Copy the text of the records below line by line, changing nothing, and leave the pictures out.

── Task input

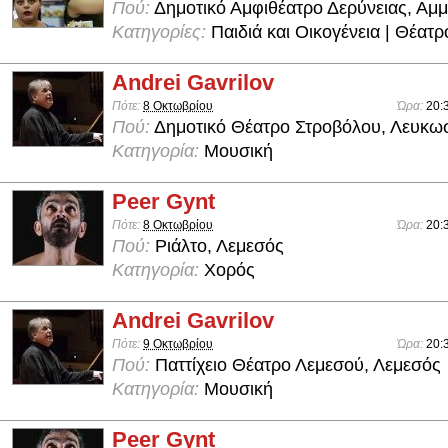
Πού:
Δημοτικό Αμφιθέατρο Δερύνειας, Αμ
Κατηγορίες:
Παιδιά και Οικογένεια | Θέατρ
Andrei Gavrilov
Πότε:
8 Οκτωβρίου
Ώρα:
20:
Πού:
Δημοτικό Θέατρο Στροβόλου, Λευκω
Κατηγορία:
Μουσική
Peer Gynt
Πότε:
8 Οκτωβρίου
Ώρα:
20:
Πού:
Ριάλτο, Λεμεσός
Κατηγορία:
Χορός
Andrei Gavrilov
Πότε:
9 Οκτωβρίου
Ώρα:
20:
Πού:
Παττίχειο Θέατρο Λεμεσού, Λεμεσός
Κατηγορία:
Μουσική
Peer Gynt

────

◆ Reply to the task ◆
Πού:
Δημοτικό Αμφιθέατρο Δερύνειας, Αμ
Κατηγορίες:
Παιδιά και Οικογένεια | Θέατρ
Andrei Gavrilov
Πότε:
8 Οκτωβρίου
Ώρα:
20:
Πού:
Δημοτικό Θέατρο Στροβόλου, Λευκω
Κατηγορία:
Μουσική
Peer Gynt
Πότε:
8 Οκτωβρίου
Ώρα:
20:
Πού:
Ριάλτο, Λεμεσός
Κατηγορία:
Χορός
Andrei Gavrilov
Πότε:
9 Οκτωβρίου
Ώρα:
20:
Πού:
Παττίχειο Θέατρο Λεμεσού, Λεμεσός
Κατηγορία:
Μουσική
Peer Gynt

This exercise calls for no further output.